A few years back when I was still an undergrad, a colleague said that the first year had been the hardest for her and her partner. Years later, I still remember her comment, as I used to wonder why that was until I had the same experience.

This year, my partner and I celebrated our first year together.

Our Hollywood start only lasted a couple months before we moved from the honeymoon stage into the dreaded power struggle stage.

The power struggle is what most couples endure once the honeymoon stage subsides. It’s what happens when you go from seeing your partner through rose-coloured lenses to seeing them exactly as they are – warts and all.

During this stage, past wounds, deep-seated fears, and earth-shattering conflict tend to surface. That was my experience anyways. My insecurities came to light; I engaged in destructive relationship patterns and experienced what felt like never-ending conflict with my partner.

Being a relationship counsellor I’ll admit to having felt like a phony on more than one occasion. Here I was teaching couples how to fight fairly when I’d have similar, if not worse, fights at home. There were definitely times when I thought about how much easier it would be to be single than to work through the years of baggage that were spilling into and spoiling my relationship.

While being a relationship counsellor made me feel like an imposter at times, it also pushed me to work through my issues. Seeing how hard my clients worked and being witness to the results of their effort, motivated me to do the same.

I knew I couldn’t give up without a fight. So we did just that. We fought for our relationship. We took time to identify our issues and worked on improving our communication and how we managed conflict. I’d often bring home tools I taught my couples to use and would get my very willing partner to do them with me.

But, at a certain point, I realized that the exercises, while helpful, weren’t enough. I was too involved in the problem to see things clearly and objectively. So, similar to my clients, I too sought professional help, relationship counselling,  in order to begin to unpack and unload the baggage that was weighing heavily on my relationship.

Through relationship counselling, I was able to better separate my past from my present. I became aware that I had been projecting my past fears onto him, and grew to appreciate our differences. Likewise, my partner learnt not to take my fears personally and to be patient with me as I work through my insecurities.

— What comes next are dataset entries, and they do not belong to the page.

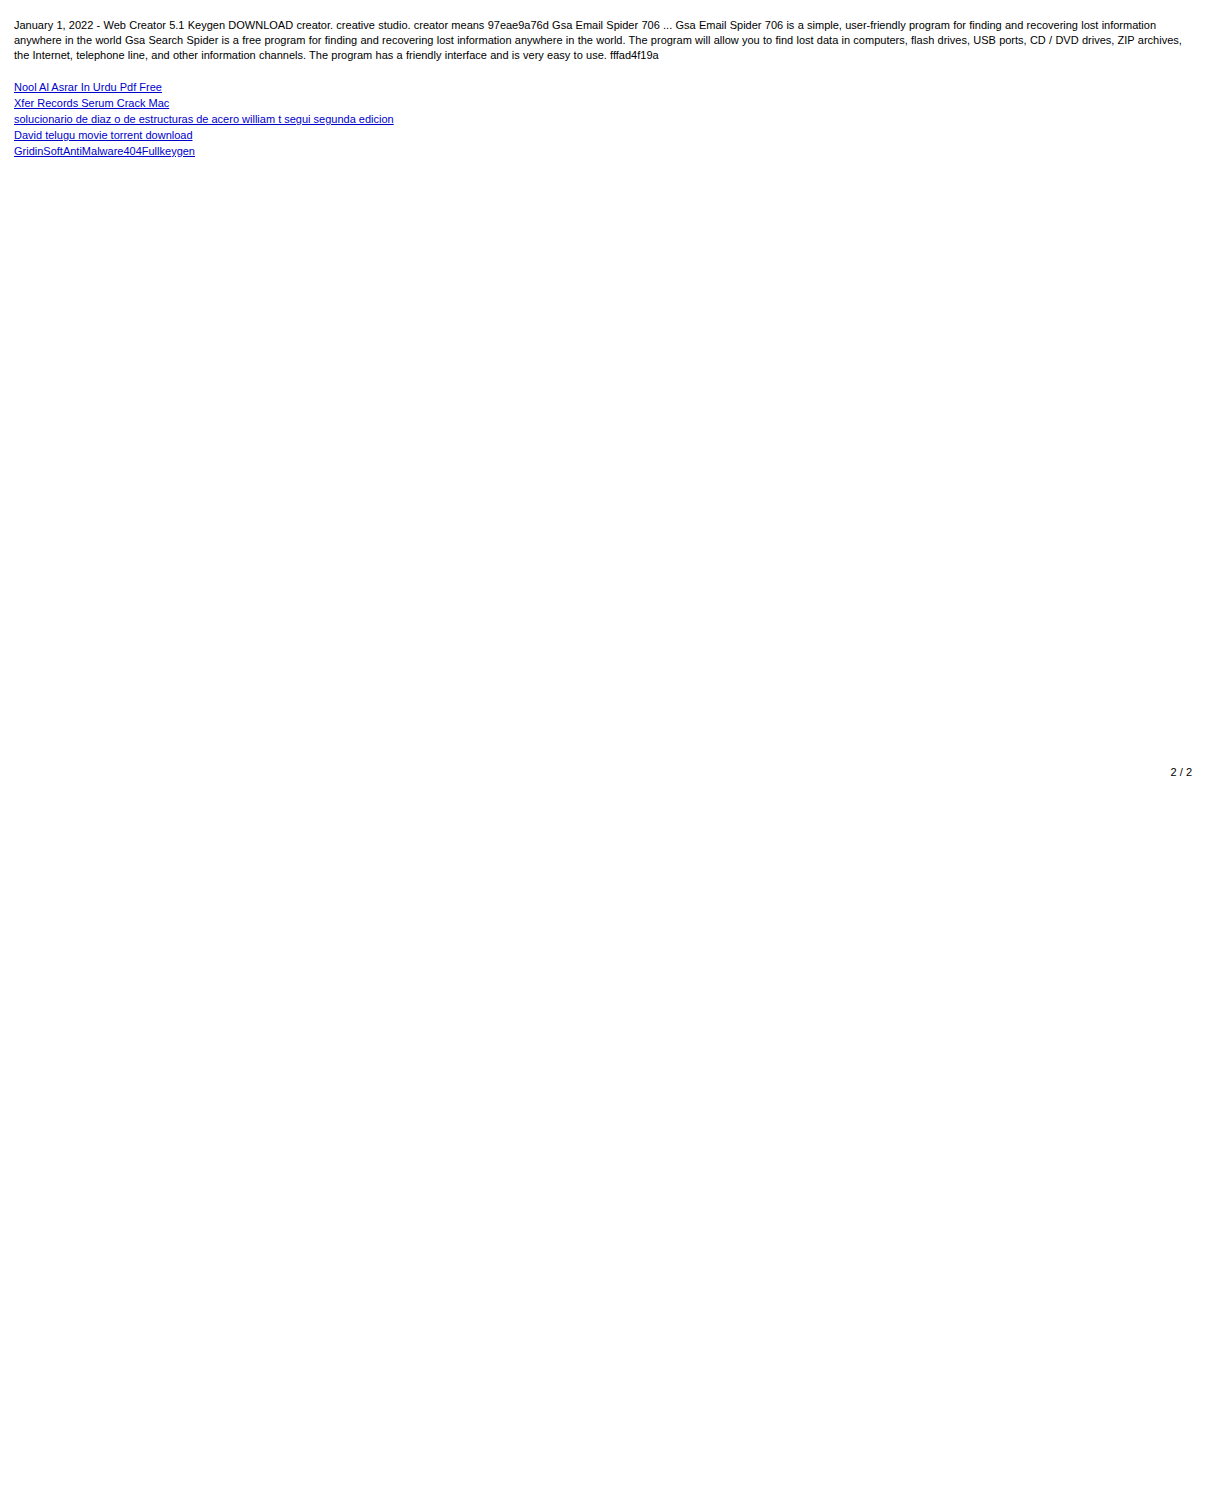January 1, 2022 - Web Creator 5.1 Keygen DOWNLOAD creator. creative studio. creator means 97eae9a76d Gsa Email Spider 706 ... Gsa Email Spider 706 is a simple, user-friendly program for finding and recovering lost information anywhere in the world Gsa Search Spider is a free program for finding and recovering lost information anywhere in the world. The program will allow you to find lost data in computers, flash drives, USB ports, CD / DVD drives, ZIP archives, the Internet, telephone line, and other information channels. The program has a friendly interface and is very easy to use. fffad4f19a
Nool Al Asrar In Urdu Pdf Free
Xfer Records Serum Crack Mac
solucionario de diaz o de estructuras de acero william t segui segunda edicion
David telugu movie torrent download
GridinSoftAntiMalware404Fullkeygen
2 / 2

In this way, we were able to overcome our struggle in a way that brought us closer together.

A few weeks ago, my partner joined me in session to get support around the issues we were experiencing. My counsellor supported us by listening and offering solutions and tools. The real take-away, however, was hearing how much love and strength she saw between us. I had been so focused on fixing our problems that I lost sight of the things that were working.

Something shifted after that session. It became evident that we were a team, and a pretty good one at that. We stopped fighting the way we so often did. We got to appreciate our sometimes-conflicting needs, and even found ways to support these without feeling threatened. And while that’s not to say that we don’t still get on each other’s nerves or fight, we no longer feel the need to worry. We know now that we have each other’s backs and that we’re able to face challenges as a team.

Knowing that we’re able to face challenges together has given us confidence going forward in our relationship. Having experienced and addressed conflict early on has shown us that we can handle challenges and support each other through these because of the strong foundation we’ve built to support us.